Sharon Southern gave a conservation committee report. Recycling saves natual resources, energy, lessens air polution, wasting water, and land fills are reduced. There are many local recycling locations. Please find one convenient for you and practice conservation daily.

The next committee report was by Jan Bridge for the American Indians Committee. She reported on :

Zitkála-Šá, (Red Bird)

Born: Feb. 22, 1876, Yankton Reservation, SD

Died: January 26, 1938 (age 61 years), Washington, D.C.

Sa was a Yankton Dakota writer, editor, translator, musician, educator, and political activist. She was also known by her Anglicized and married name, Gertrude Simmons Bonni. Zitkala-Ša has been noted as one of the most influential Native American activists of the 20th century.

Rita called upon Rachel Brown to bring up a vote on presenting a $50 check to Michele Borden as our outgoing Chapter Regent to be used towards a DAR pin of her choice. Rachel Brown moved and Sharon Southern seconded to have the chapter make this award. Motion passed.

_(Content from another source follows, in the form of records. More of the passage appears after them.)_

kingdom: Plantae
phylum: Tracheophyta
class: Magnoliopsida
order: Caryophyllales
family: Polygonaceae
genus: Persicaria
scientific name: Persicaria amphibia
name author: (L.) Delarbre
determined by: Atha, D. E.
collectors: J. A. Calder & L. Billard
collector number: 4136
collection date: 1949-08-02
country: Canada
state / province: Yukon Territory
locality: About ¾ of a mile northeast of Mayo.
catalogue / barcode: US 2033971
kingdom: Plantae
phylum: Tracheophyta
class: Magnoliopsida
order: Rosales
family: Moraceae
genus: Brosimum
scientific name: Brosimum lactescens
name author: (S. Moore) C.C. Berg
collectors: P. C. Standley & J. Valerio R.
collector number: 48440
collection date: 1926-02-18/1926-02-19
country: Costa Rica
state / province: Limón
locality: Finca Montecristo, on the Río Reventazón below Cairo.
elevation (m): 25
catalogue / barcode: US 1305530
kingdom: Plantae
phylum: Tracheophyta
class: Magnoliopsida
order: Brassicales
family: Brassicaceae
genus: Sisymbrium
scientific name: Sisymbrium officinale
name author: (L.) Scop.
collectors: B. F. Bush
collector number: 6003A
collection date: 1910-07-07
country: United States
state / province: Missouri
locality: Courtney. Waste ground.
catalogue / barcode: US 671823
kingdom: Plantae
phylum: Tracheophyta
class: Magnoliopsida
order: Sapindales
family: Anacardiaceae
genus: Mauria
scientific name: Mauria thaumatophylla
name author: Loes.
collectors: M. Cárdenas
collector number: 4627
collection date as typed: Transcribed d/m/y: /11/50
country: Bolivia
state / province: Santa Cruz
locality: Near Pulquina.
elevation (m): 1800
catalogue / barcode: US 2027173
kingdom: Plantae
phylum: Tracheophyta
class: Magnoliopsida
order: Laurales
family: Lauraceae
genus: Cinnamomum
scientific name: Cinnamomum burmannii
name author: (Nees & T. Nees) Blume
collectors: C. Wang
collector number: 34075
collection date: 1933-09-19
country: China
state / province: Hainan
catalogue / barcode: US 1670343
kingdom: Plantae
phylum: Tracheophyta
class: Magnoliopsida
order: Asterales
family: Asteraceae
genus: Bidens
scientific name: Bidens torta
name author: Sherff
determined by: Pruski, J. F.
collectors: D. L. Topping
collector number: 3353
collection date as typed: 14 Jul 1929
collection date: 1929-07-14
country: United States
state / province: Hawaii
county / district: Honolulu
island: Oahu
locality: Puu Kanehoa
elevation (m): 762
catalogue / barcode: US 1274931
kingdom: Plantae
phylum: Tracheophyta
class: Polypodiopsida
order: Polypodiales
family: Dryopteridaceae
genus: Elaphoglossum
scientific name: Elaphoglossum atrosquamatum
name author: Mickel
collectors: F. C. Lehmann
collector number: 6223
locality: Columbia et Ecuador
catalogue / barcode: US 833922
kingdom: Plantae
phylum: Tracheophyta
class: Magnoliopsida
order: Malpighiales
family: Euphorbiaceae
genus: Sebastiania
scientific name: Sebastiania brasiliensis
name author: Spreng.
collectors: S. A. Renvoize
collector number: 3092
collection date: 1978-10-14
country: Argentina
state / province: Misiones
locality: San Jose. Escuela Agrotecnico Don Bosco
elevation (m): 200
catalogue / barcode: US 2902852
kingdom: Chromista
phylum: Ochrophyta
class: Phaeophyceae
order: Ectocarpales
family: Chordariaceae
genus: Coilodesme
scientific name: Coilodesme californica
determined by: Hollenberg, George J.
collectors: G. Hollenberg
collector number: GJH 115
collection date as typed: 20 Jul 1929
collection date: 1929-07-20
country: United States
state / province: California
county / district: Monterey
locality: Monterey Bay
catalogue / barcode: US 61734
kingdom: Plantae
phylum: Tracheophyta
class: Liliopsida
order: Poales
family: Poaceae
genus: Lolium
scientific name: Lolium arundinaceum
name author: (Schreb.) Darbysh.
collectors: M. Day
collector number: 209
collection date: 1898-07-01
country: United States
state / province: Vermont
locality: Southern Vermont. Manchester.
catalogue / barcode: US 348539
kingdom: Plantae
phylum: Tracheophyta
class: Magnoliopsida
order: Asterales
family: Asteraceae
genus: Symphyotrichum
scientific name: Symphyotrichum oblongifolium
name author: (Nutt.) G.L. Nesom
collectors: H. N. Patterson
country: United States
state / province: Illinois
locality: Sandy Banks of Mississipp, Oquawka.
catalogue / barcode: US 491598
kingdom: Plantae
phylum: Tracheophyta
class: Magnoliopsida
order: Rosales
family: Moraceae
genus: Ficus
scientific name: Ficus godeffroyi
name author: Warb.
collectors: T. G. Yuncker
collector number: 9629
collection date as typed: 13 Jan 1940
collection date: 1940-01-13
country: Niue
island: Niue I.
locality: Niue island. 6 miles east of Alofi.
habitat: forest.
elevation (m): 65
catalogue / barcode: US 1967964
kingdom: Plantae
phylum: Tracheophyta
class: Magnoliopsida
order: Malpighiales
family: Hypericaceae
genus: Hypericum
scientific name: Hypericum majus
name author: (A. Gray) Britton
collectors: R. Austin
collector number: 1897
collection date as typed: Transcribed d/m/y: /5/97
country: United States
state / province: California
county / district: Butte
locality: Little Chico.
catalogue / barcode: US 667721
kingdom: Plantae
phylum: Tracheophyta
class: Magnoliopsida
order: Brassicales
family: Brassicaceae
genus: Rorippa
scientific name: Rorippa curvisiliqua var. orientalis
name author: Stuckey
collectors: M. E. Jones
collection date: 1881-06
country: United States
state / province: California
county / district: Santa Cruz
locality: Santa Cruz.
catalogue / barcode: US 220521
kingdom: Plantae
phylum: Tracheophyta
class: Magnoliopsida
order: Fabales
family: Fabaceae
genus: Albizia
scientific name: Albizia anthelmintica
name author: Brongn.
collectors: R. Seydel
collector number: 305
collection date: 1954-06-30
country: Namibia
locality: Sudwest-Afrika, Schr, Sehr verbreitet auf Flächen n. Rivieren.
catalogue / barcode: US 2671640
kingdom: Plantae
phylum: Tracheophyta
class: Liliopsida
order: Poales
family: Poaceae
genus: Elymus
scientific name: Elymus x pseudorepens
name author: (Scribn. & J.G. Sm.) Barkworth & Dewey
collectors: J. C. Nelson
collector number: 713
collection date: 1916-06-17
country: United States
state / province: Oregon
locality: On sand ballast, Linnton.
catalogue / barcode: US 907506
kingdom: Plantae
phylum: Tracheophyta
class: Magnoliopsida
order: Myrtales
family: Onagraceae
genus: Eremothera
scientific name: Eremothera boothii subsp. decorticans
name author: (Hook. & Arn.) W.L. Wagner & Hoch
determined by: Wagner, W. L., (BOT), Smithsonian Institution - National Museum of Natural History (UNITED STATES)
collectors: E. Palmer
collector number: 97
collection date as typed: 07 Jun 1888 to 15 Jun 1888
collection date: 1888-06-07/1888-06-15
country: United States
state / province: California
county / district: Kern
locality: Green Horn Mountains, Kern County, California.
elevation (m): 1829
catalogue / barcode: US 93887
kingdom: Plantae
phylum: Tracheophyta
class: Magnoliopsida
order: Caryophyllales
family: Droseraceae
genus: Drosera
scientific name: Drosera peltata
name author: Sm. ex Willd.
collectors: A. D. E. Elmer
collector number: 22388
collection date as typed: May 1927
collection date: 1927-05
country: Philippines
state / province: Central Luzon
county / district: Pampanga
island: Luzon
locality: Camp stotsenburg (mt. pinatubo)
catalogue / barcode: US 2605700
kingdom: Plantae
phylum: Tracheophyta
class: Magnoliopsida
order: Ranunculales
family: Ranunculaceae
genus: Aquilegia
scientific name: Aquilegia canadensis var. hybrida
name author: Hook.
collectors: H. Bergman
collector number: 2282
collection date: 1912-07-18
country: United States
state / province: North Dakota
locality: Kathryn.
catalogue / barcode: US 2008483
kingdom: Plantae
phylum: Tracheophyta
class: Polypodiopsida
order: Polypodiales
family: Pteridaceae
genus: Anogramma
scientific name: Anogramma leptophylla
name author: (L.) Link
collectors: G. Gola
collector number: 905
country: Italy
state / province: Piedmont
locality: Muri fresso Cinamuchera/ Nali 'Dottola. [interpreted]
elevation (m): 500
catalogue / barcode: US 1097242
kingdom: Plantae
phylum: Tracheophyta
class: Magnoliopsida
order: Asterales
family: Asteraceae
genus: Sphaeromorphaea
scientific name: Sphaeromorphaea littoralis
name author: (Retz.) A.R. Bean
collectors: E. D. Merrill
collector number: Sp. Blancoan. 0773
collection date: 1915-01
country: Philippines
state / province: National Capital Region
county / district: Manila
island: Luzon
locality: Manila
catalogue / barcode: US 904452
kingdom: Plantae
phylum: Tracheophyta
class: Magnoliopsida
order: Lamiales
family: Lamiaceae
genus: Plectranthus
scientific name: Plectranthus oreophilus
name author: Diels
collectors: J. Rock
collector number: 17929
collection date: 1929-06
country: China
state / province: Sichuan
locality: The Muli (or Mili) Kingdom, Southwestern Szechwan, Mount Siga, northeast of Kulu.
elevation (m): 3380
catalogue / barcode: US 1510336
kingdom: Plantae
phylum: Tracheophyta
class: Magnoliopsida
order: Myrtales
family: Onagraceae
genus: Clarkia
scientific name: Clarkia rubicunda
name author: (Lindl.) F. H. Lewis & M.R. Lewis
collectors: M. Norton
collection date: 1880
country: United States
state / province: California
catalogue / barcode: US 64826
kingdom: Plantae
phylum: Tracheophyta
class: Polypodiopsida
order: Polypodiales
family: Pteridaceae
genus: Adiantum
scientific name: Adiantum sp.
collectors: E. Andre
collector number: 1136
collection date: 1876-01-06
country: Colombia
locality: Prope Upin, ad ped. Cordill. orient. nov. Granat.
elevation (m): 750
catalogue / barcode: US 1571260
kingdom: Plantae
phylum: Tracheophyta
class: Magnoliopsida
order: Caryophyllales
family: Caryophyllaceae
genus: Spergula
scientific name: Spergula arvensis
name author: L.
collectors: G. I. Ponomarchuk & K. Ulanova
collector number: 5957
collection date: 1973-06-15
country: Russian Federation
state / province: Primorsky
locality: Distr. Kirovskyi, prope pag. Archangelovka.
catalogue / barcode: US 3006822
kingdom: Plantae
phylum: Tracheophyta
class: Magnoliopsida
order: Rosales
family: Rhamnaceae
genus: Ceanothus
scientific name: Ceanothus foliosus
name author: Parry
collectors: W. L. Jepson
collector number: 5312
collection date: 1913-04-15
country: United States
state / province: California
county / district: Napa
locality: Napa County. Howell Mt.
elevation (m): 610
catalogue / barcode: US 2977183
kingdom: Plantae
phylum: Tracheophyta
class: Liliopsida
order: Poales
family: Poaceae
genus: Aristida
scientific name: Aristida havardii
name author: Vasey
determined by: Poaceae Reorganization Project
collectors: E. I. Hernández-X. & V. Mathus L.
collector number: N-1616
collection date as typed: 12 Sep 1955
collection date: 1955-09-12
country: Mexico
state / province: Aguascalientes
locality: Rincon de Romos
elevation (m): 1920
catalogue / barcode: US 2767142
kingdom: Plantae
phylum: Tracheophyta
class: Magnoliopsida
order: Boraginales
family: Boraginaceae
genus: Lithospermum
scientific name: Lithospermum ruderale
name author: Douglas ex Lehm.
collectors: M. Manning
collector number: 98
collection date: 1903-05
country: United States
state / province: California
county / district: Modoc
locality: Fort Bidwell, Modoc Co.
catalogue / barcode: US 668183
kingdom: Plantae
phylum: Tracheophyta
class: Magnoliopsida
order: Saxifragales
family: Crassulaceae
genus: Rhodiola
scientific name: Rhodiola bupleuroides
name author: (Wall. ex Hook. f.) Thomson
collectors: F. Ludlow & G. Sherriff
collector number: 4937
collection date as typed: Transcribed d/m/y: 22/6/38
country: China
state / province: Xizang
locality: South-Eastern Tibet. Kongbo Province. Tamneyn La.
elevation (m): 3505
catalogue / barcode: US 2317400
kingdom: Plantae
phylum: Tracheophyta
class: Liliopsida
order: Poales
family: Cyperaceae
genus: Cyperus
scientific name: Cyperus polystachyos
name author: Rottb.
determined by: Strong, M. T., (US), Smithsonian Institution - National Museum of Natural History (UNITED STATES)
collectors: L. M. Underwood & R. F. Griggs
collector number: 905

Next was the slate of officers from the Nominating Committee. They had been unable to add a name for Recording Secretary, so Terri Fyffe volunteered to fill this position.

The slate for the next year, 2024-25, beginning in June is:

Regent: Ericia Church

1st Vice Regent: Michele Borden

2nd Vice Regent: Rita Kirkpatrick

Chaplain: Sharon Southern

Recording/Corresponding Secretary: Terri Fyffe

Treasurer: Pam Rager

Registrar: Susan Fisher

Historian: Terri Fyffe

Librarian: Susan Allen

VIS Chapter Chair: Terri Fyffe

Rita asked that all in favor of accepting the slate as presented say Aye. Vote unanimous.

Rita introduced Shannon Hudson, who is presenting her program on ‘Underground Railroad Research’ in Montgomery County. You may find her books on the subject at the Public Library. She spoke today of many notable local personages and how they participated in various ways to help slaves escape to a better life. John Speed, Isaac and Maria Elston, Robert Hopkins, Mariah Gates Patterson to name a few, and the AME Church which was established here in Crawfordsville in 1847. She shared documentation from the CDPL on the 1851-1853 Blacks & Mulattoes Registry of Montgomery County wherein they were required to register and have a white person sign for them.


May meeting will be a week earlier due to State INDAR Conference — May 11

Jodie Wilson will give a program about submitting artifacts to the local public library.

Memorial service will be in May

Hostesses: Sharon Southern and Melody Davis

You may still buy a memorial brick in the Veterans Memorial Park

State Conference will be May 16-18

Rita read thank you notes from our DAR Citizen candidates, Jessica Bradley, Southmont, and Brent Runyon, North Montgomery. Jessica also addressed a thank you note to the Blaine Norton Memorial Foundation for the bags and candy that accompanied their Good Citizen Award papers and pins.

Our thanks for today’s hostess committee: Pam Allen, Susan Allen, Jan Bridge and Linda Wilson.